Pongámosle ahora coste económico. Ese hombre que subía el peso, si contamos a
precio de salario mínimo, tendrá un coste de 4,8 euros por hacer ese trabajo; la
energía eléctrica consumida costará 0,004 euros, y la gasolina, 0,02. Usando
electricidad, obtenemos una productividad 1.140 veces superior, y empleando
gasolina, 237 veces superior.

Veamos otro ejemplo. Mucha gente tiene el lugar de trabajo lejos de su domicilio.
Es el resultado de una sociedad en la que la pareja trabaja: no siempre es posible
tener el mejor trabajo cerca de casa. Supongamos que trabajamos a una distancia de
40 kilómetros, 80 en total. Si estamos entrenados, podemos hacer esta distancia
corriendo en 10 horas, lo que tiene un coste económico de 48 euros (salario
mínimo). Con un coche que consuma 5,7 litros cada 100 kilómetros, el coste
energético será de 5,9 euros, 8,1 veces menos.

Estos ejemplos son los más sencillos, pero hay que pensar que la energía ha
permitido adelantos como la luz artificial, la electrónica, las ondas de radio, los
aparatos médicos... con infinitas ganancias de productividad. Es evidente, pues, la
relación entre nuestra vida moderna y la energía.

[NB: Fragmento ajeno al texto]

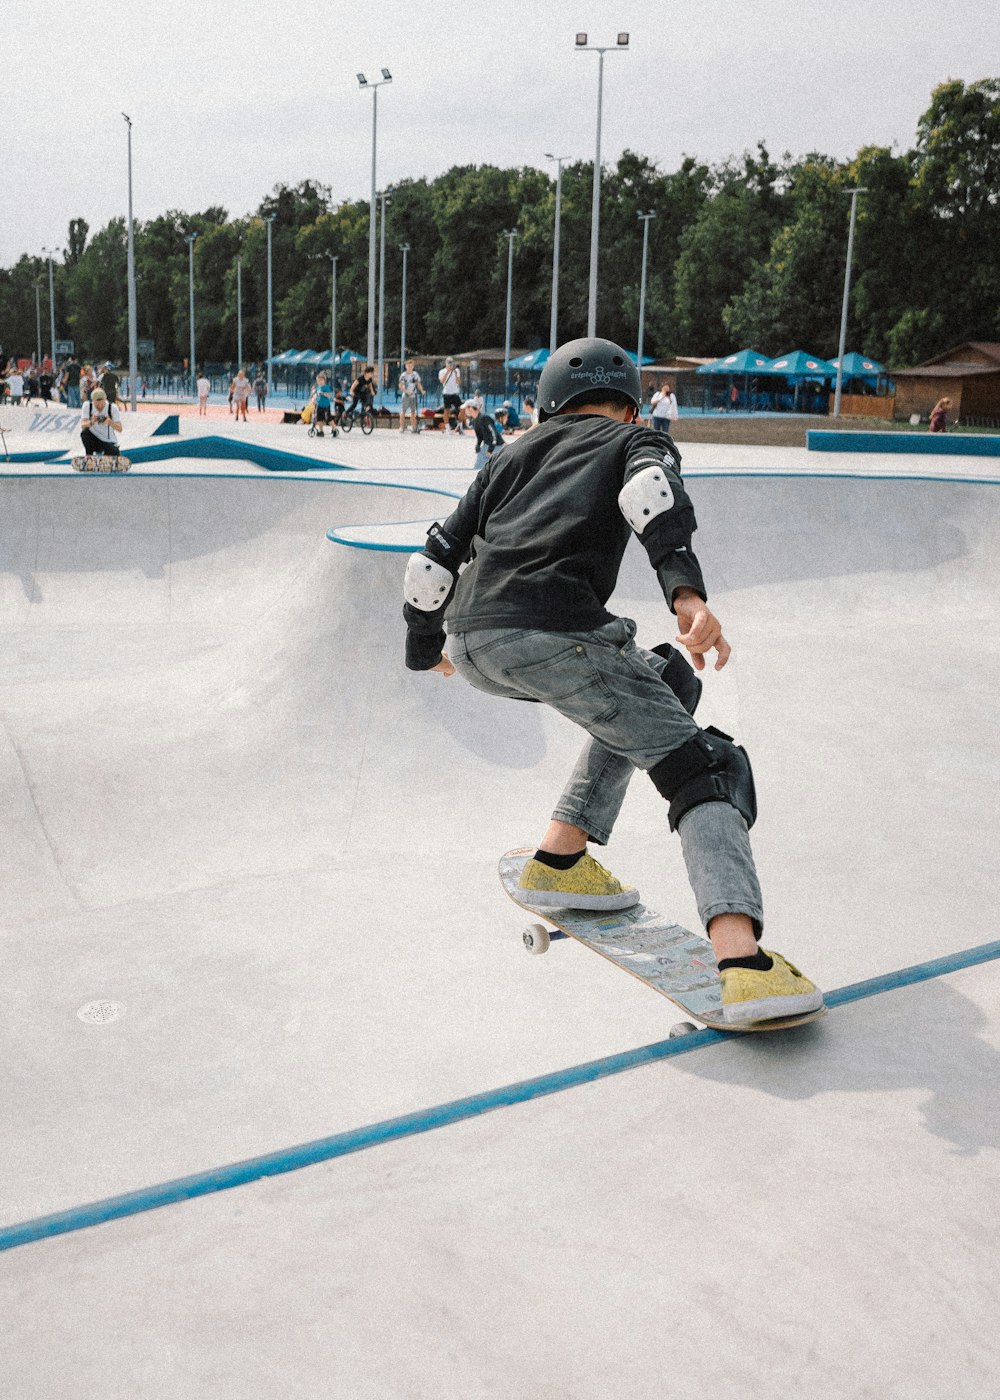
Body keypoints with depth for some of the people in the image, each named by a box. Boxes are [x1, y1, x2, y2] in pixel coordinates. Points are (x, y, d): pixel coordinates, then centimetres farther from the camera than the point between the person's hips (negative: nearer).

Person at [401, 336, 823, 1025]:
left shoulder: (512, 455, 33)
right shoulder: (638, 442, 21)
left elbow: (436, 559, 30)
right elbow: (651, 488, -6)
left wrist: (426, 646, 47)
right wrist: (688, 594, -21)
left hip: (472, 644, 6)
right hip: (553, 632, -6)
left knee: (659, 684, 29)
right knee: (705, 767, 1)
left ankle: (562, 857, 23)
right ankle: (742, 961, -21)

Pese a la evidencia de esta correlación entre bienestar y energía, nos hemos


acostumbrado a no darle el valor adecuado. A base de ver la energía como si fuera
un artículo cualquiera, la hemos despreciado. En los ejemplos anteriores vemos que
la energía debe ser, como mínimo, 8, 10 o 20 veces más cara de lo que es. Nos
hemos acostumbrado a pagar un euro por un café, o 1,40 por una lata de Coca-Cola
y, cuando tenemos que pagar 1,30 euros por un litro de gasolina, nos quejamos de
que es cara, aunque nos permite una ganancia notable en bienestar. En cambio, no
nos quejamos del precio del café o de la Coca-Cola que no nos aportan
absolutamente nada. Nos hemos acostumbrado a valorar cosas banales y a
desvalorar cosas importantes, echándolo todo al mismo saco. Es hora de deshacer
tanto lío y de rehacer el valor de las cosas. Ha hecho falta que se agote la fuente
principal de energía, el petróleo, para que el mercado empiece a cambiar su orden de
valores.

LA NUEVA sociedad será la de la inteligencia. Inteligencia entendida como lo que


permitirá dar el valor que corresponde a cada cosa, el justo. La sociedad de la
abundancia frugal. Por ejemplo, la que nos llevará a no comer más calorías que las
que necesitamos a diario, la que evitará coger el coche (con un consumo que va de
0,63 kilovatios hora por kilómetro (kWh/km) a 1,30 kWh/km) cuando podemos ir en
bicicleta (con un gasto de 0,02 kWh/km), a pie (0,04 kWh/ km), en tren (0,10
kWh/km) o en autobús (0,16 kWh/km). El bienestar no es proporcional a la
condición de tener. Las relaciones humanas son una reserva de gozo infinitamente
más importante. El camino que se divisa a partir de la crisis de las materias primas y
de energía es un camino de moderación, que devuelve el equilibrio a la naturaleza.